Knoxville had slipped a few notches in recent years, and had few appropriate venues. The Tennessee, Bijou, and Riviera Theatres occasionally hosted live music, but were mainly for movies, and none of them could seat everybody who’d buy tickets to see Rachmaninoff. The big Lyric Theatre, at the corner of Gay and Cumberland, where he had played before, was built for classical performances, 70 years earlier. By the ’40s it had deteriorated, and was better known for wrestling. For the first time, Knoxville was beginning to lean on the university for its cultural amenities. What UT had was a big gym, with folding chairs. Local-hero opera star Grace Moore had performed there not long ago, and folks thought it sounded all right.

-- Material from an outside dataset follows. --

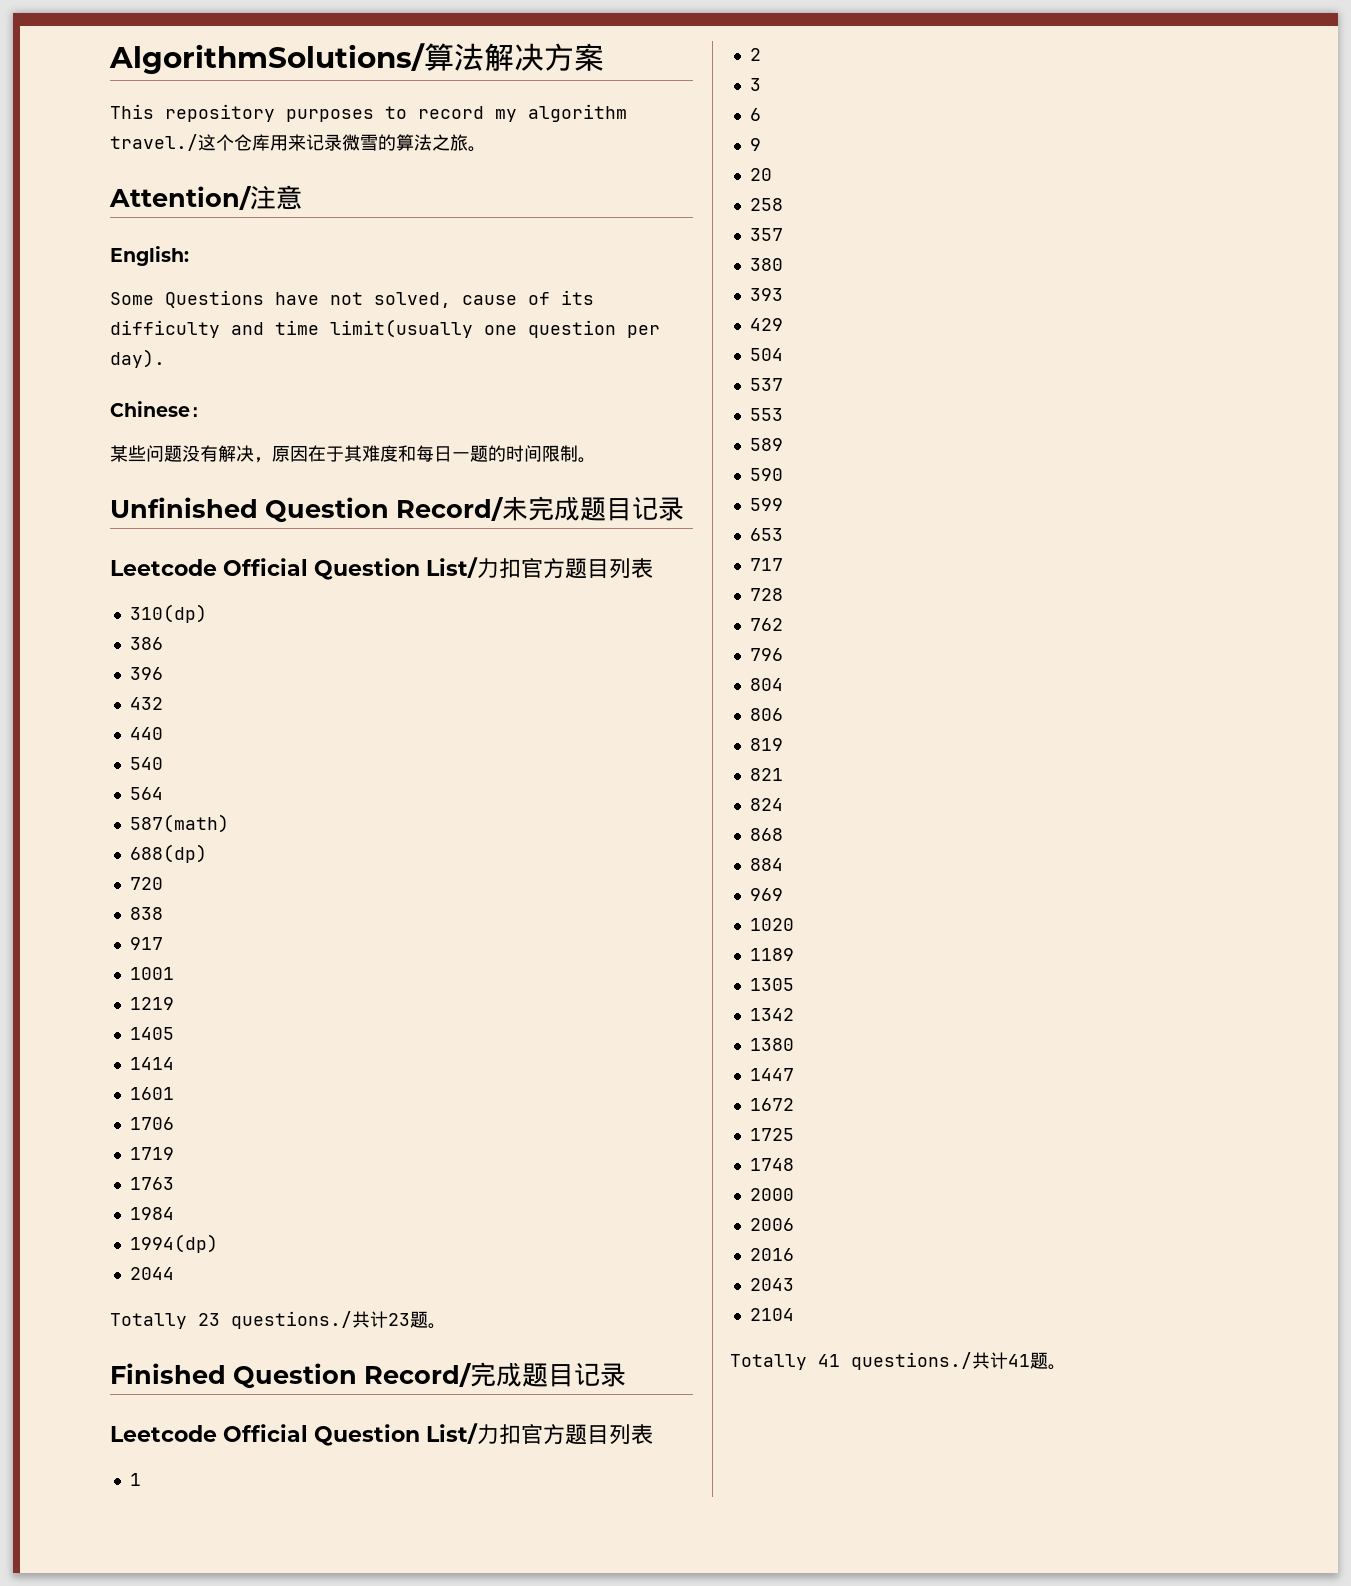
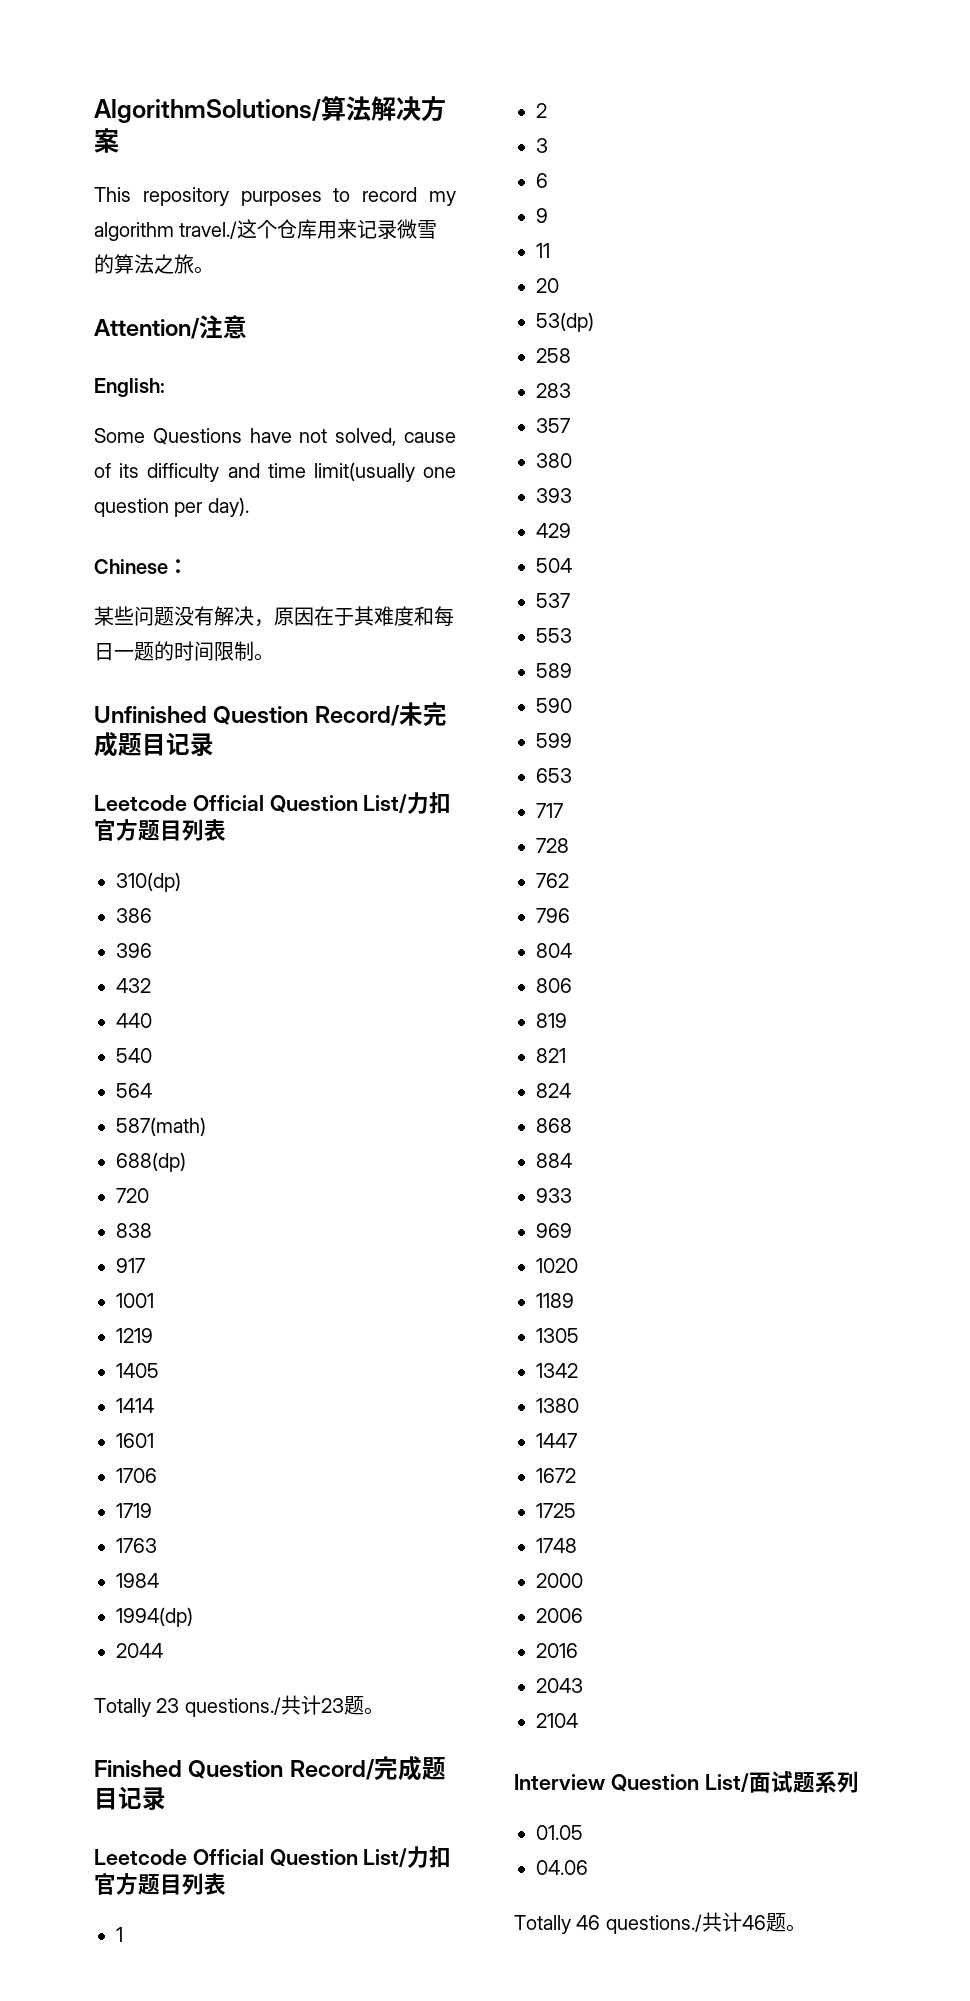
(761, 144) none -> [536,243,550,258] // 11
(772, 174) none -> [536,312,594,332] // 53(dp)
(783, 204) none -> [536,383,571,398] // 283
(783, 864) none -> [536,1188,572,1203] // 933
[730,1352,1030,1370] // Totally 41 questions./共计41 -> [514,1771,859,1793] [536,1825,583,1840] [536,1860,588,1875] [514,1912,766,1934] // Interview Question List/面试题系列 // 01.05 // 04.06 // Totally 46 questions./共计46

The last time I wrote a column about Rachmaninoff’s last concert, it was in 1984, for a short-lived lifestyle magazine called Citytimes. Back then, several witnesses were handy to talk about it. Lovely, elegant Evelyn Miller, then my neighbor in Fort Sanders—alone with her grand piano, she lived on Clinch as gracefully as if it were Fifth Avenue—recalled the 1943 concert vividly. She’d seen Rachmaninoff a few times before, in other cities, but thought his Knoxville show was the best she’d ever seen. David Harkness, a connoisseur of detail, recalled the master as stately, dignified, precise.

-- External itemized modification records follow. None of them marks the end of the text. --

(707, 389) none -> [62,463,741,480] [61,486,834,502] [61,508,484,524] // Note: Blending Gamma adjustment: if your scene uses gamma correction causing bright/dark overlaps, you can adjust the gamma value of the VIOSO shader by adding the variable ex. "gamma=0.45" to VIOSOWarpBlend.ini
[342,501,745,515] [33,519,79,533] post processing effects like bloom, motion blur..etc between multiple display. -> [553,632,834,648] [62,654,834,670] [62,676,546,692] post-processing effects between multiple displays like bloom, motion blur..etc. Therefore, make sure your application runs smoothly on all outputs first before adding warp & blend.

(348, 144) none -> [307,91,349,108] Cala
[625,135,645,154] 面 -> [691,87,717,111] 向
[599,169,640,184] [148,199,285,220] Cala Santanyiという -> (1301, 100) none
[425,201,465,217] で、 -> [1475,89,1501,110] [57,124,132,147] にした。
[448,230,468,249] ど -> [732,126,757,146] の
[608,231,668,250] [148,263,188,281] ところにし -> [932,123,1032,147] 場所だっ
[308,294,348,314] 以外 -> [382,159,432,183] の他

I was lucky to get in touch with music professional Harold Clark, proprietor of Clark-Jones Music; his late wife, Bertha Roth Walburn Clark, had founded the Knoxville Symphony Orchestra. In 1943, Clark had recently toured with Rachmaninoff’s protégé Vladimir Horowitz, and Clark was the man trusted to tune Rachmaninoff’s Steinway before the show. He told me Rachmaninoff, who at age 69 stood six foot three, seemed frail, but did not complain about his health. He complained only about the dust on his keys. But when Rachmaninoff stepped out and sat at his piano, Clark, backstage, worried that he might slip off his bench.

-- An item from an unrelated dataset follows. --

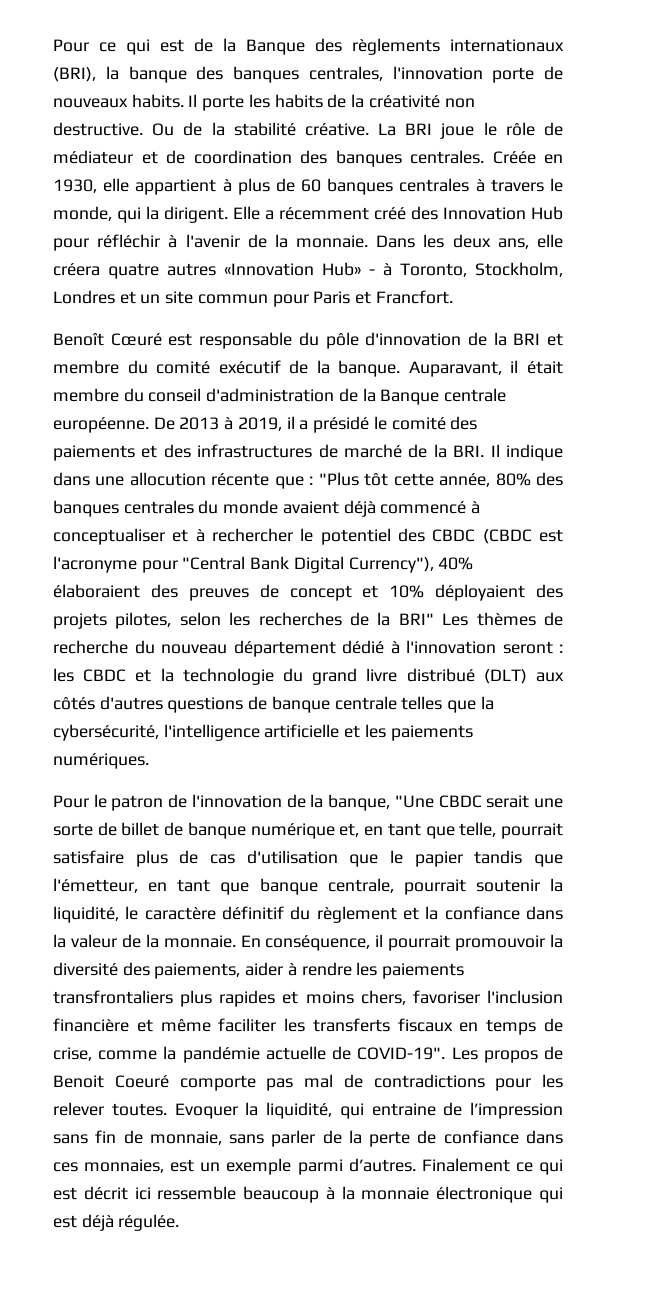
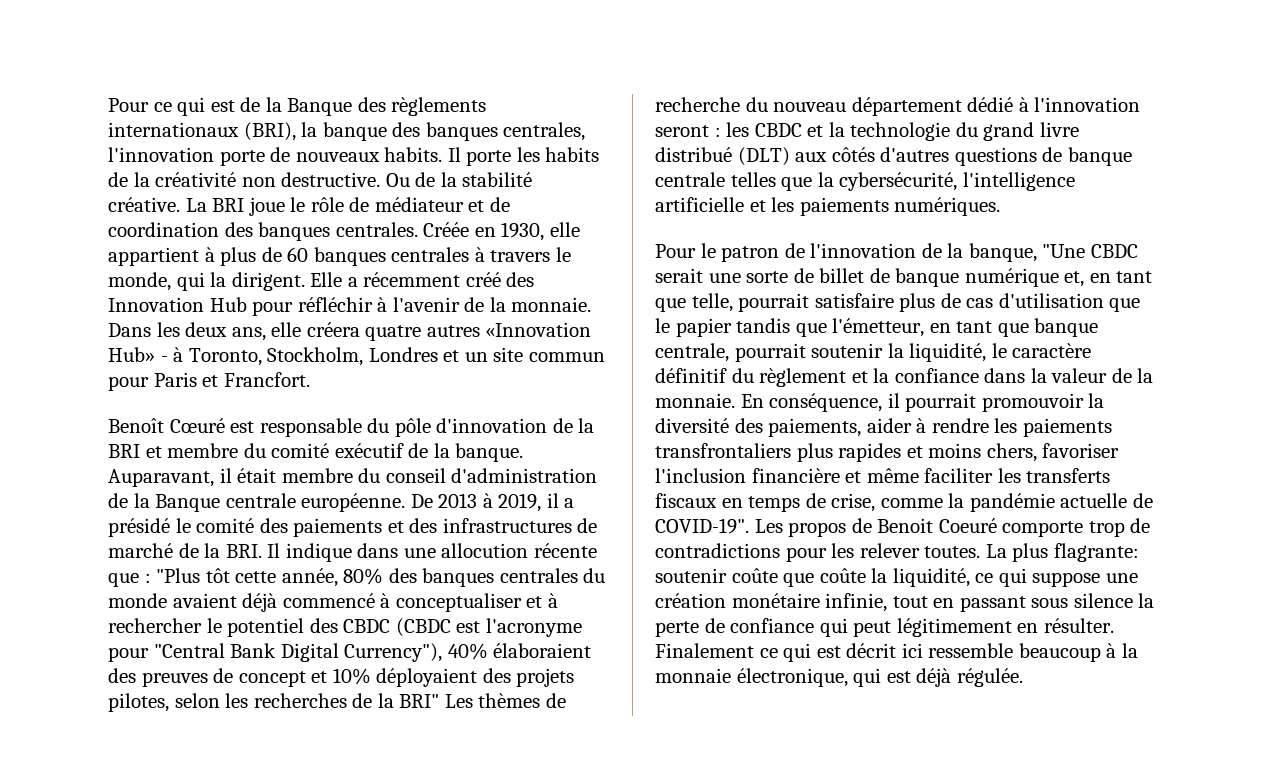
[266,1074,333,1091] pas mal -> [1088,521,1125,537] trop
[174,1102,563,1119] [53,1130,563,1147] [53,1158,416,1175] Evoquer la liquidité, qui entraine de l’impression sans fin de monnaie, sans parler de la perte de confiance dans ces monnaies, est un exemple parmi d’autres. -> [985,543,1139,562] [655,568,1138,587] [655,593,1155,612] [655,618,1114,637] La plus flagrante: soutenir coûte que coûte la liquidité, ce qui suppose une création monétaire infinie, tout en passant sous silence la perte de confiance qui peut légitimement en résulter.
[436,1186,533,1203] électronique -> [736,668,848,687] électronique,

Rachmaninoff played some Bach, some Wagner, some Schumann, some Liszt, and two of his own études tableaux. He also played Chopin’s somber “Marche Funebre”—the funeral march.
Despite his apparent pain, Rachmaninoff played three encores, closing with one of his greatest hits, his grave, stern Prelude in C Sharp Minor. Clark told me Rachmaninoff knew an American audience wouldn’t leave until he played it. The composer confessed backstage that he was tired of playing it, but it’s an effective coda for a serious life.
Then he went back to the Andrew Johnson and, the next day, caught the train for Atlanta. Over the next few days, he would come to understand how ill he was. A fast-growing cancer had advanced to his spine. He canceled the rest of his tour. He died in Los Angeles, 39 days after his Knoxville show.
The statue was the idea, half a century later, of a Russian sculptor named Viktor Bokarev, who had never been to Knoxville, but thought it was just the place for his tribute to his personal hero, Rachmaninoff.